International Guide Dog Day highlights discrimination faced by handlers
Despite clear laws allowing service animals into public places, those who handle guide dogs continue to face discrimination when entering restaurants and stores, according to the Canadian National Institute for the Blind.
The non-profit organization, which supports Canadians who are blind and partially sighted, says it hears daily complaints of handlers being turned away because of their support dogs, turning International Guide Dog Day into an important learning opportunity.
“It’s unfortunate that, for people who use guide dogs, the number one barrier that they face has nothing to do with how much sight they have. It’s a lack of education by the public,” Victoria Nolan, who works with the CNIB’s Guide Dog program, told CTV News on Wednesday.
“The law is different from province to province, but everywhere in Canada it is the law that guide dogs have the same access to public places as people do.”
In 2017, the CNIB launched its own guide dog training program, dedicated to raising and training guide dogs based on feedback the organization has received from Canadian’s with sight loss.
The program provides trained guide dogs to users at no cost, and even provides follow-up support and training throughout the dog’s life.

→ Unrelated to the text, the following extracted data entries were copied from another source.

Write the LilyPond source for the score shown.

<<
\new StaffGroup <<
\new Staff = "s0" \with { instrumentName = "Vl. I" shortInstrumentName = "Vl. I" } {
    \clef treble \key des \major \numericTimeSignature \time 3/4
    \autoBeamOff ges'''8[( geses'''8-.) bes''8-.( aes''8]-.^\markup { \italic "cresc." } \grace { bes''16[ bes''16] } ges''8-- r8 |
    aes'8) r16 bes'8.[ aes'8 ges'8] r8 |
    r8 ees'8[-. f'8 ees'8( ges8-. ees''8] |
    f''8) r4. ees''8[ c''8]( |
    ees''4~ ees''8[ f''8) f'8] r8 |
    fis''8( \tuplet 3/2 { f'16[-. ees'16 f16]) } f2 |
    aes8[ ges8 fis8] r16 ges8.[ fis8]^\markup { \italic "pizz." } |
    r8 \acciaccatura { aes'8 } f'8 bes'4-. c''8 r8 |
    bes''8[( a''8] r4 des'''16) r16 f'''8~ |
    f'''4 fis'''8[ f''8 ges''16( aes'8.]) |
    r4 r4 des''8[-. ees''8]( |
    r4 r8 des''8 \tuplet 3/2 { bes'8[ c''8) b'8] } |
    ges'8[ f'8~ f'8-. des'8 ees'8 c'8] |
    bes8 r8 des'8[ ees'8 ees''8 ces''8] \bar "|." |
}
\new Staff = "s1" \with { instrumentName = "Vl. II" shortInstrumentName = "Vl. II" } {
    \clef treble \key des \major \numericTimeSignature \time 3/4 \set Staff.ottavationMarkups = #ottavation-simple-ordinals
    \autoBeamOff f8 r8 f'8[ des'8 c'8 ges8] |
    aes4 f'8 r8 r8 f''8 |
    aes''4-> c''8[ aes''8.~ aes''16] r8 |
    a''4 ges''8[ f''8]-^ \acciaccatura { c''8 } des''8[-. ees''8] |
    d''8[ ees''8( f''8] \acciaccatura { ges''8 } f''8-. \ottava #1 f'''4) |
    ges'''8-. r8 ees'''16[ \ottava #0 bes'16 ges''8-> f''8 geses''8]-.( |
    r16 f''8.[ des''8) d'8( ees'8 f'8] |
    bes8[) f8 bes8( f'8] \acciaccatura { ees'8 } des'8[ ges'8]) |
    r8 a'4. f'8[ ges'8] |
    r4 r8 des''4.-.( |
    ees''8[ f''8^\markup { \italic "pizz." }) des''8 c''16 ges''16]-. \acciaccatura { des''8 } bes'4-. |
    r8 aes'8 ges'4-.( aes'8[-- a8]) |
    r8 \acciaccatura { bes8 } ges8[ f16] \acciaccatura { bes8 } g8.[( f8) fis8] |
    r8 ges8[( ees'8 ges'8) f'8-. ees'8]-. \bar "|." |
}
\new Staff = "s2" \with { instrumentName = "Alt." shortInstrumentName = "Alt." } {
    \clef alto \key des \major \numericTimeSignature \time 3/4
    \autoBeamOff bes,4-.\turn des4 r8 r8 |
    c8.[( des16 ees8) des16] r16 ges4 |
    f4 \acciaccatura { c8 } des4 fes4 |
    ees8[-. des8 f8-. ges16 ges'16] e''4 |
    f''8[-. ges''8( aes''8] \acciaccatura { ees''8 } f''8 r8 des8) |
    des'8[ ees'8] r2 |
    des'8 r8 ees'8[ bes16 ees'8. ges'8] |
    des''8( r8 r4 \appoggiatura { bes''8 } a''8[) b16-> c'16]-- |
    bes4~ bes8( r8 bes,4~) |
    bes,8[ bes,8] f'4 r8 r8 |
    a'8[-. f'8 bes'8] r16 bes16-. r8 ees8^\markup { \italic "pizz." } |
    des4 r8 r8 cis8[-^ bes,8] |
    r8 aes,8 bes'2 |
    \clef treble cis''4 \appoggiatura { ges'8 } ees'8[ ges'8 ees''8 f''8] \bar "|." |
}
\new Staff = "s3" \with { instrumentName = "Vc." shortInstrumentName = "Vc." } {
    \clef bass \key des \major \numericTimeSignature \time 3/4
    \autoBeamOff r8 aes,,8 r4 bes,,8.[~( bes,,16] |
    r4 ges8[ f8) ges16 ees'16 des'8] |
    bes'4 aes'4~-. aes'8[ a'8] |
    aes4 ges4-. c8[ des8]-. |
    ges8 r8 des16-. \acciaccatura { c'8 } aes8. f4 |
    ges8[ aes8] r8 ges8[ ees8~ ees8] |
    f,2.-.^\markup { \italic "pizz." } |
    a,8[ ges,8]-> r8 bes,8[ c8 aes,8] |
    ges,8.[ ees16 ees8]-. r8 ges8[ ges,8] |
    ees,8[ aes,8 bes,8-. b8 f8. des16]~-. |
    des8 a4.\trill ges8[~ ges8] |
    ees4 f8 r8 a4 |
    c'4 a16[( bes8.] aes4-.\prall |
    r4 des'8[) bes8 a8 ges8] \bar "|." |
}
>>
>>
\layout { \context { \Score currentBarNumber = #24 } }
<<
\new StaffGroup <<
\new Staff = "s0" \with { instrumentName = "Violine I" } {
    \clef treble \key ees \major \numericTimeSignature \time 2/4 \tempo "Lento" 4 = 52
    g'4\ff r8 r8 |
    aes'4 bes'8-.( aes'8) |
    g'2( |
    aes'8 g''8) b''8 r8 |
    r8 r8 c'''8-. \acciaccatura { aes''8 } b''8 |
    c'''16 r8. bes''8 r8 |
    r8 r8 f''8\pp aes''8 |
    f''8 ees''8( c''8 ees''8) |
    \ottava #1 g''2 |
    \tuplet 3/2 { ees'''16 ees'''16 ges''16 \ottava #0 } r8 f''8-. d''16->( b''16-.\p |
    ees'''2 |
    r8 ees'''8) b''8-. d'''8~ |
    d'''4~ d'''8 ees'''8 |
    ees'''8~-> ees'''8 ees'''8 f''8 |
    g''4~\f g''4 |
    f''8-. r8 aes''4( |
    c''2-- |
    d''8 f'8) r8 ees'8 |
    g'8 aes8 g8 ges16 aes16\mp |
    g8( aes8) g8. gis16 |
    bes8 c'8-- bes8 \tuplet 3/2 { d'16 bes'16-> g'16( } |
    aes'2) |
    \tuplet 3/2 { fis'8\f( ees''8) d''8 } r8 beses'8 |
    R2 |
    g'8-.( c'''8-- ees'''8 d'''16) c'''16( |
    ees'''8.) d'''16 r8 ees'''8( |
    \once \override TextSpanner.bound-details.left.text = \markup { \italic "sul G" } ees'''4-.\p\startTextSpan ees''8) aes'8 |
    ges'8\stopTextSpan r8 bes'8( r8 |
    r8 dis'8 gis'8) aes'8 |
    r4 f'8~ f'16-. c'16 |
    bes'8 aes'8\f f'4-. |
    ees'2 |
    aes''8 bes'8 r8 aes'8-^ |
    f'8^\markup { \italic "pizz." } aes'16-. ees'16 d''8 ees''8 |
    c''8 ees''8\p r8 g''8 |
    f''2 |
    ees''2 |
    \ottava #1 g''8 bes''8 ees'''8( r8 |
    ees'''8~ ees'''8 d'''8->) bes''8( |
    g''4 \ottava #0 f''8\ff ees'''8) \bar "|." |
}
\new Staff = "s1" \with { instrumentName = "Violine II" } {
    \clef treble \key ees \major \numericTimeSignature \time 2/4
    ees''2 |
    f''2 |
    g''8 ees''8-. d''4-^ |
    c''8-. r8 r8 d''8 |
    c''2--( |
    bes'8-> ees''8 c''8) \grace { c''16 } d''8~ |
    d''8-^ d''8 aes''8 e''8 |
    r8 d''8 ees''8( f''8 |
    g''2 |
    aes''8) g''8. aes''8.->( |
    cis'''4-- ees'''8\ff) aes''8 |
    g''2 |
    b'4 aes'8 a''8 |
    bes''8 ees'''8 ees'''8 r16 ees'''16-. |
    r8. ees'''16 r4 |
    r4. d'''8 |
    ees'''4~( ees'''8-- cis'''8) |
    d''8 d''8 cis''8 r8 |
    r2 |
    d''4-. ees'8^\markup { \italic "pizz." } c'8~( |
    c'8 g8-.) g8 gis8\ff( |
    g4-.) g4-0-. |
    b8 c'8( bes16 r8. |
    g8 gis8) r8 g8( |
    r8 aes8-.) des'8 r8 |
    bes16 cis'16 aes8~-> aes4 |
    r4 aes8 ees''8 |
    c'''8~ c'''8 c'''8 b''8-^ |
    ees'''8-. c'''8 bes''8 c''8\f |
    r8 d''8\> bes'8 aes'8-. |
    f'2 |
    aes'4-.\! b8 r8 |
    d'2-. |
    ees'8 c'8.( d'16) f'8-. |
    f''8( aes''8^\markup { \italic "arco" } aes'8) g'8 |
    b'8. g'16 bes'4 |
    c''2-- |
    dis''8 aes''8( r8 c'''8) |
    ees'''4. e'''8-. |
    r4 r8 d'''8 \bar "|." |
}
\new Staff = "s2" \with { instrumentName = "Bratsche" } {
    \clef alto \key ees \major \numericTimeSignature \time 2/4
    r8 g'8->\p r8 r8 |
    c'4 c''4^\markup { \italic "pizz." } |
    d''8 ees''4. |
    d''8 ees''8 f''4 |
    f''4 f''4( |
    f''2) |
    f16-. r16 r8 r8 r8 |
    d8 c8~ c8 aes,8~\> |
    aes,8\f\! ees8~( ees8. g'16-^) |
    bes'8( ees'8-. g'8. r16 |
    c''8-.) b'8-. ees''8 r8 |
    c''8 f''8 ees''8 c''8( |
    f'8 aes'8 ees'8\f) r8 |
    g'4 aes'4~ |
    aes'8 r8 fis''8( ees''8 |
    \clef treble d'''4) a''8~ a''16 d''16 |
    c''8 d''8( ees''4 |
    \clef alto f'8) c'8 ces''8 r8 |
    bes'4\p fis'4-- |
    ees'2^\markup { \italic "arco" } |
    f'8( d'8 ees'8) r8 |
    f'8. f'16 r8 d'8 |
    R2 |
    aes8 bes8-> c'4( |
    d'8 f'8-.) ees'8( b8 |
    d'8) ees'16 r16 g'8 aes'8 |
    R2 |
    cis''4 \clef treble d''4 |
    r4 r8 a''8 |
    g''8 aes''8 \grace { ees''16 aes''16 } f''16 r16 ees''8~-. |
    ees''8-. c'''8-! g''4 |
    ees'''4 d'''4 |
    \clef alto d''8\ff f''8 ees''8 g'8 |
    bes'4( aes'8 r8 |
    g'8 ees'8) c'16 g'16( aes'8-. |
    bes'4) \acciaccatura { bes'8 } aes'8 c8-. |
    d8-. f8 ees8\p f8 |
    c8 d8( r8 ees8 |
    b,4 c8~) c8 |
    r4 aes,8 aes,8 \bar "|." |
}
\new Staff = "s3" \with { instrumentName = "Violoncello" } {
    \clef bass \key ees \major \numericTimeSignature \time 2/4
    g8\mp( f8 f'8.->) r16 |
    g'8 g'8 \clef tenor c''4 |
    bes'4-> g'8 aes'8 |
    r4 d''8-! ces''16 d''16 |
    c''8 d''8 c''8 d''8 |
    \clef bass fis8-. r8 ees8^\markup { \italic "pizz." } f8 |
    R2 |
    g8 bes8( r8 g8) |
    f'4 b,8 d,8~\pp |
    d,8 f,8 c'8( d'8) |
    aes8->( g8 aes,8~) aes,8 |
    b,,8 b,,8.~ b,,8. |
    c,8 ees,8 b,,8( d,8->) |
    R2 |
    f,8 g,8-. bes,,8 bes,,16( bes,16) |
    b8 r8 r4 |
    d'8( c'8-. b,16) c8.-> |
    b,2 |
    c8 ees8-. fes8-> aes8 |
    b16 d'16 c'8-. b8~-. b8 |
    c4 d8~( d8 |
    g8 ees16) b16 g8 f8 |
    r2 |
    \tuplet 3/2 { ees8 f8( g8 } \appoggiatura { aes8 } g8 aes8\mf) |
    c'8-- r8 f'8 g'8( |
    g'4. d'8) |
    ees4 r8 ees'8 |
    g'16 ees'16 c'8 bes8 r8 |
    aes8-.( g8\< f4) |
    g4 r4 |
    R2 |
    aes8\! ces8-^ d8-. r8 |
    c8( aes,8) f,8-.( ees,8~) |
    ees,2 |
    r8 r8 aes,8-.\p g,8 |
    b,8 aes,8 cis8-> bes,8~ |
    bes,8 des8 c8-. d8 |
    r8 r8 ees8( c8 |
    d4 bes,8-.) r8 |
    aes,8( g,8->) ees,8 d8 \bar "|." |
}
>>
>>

“Barney has made an incredible difference in my life -- independence, companionship, safety, security,” said Cindy Shone, who is partially sighted.
But Shone has also experienced the discrimination that Nolan says is based on a lack of public knowledge.
“It’s kind of embarrassing, actually, because you have every right to be there with your dog,” Shone told CTV News.
In an effort to increase awareness, the CNIB has published a “Know Your Rights" section on its website, offering handlers easy access to human rights legislation in each province.
The penalty for not allowing a service dog entrance to a public space ranges from $100 to $1,000 across the country.
The organization hopes its training program will help connect more service dogs with those in need.
“I think having more guide dogs out there working is definitely going to help to spread that message,” said Nolan.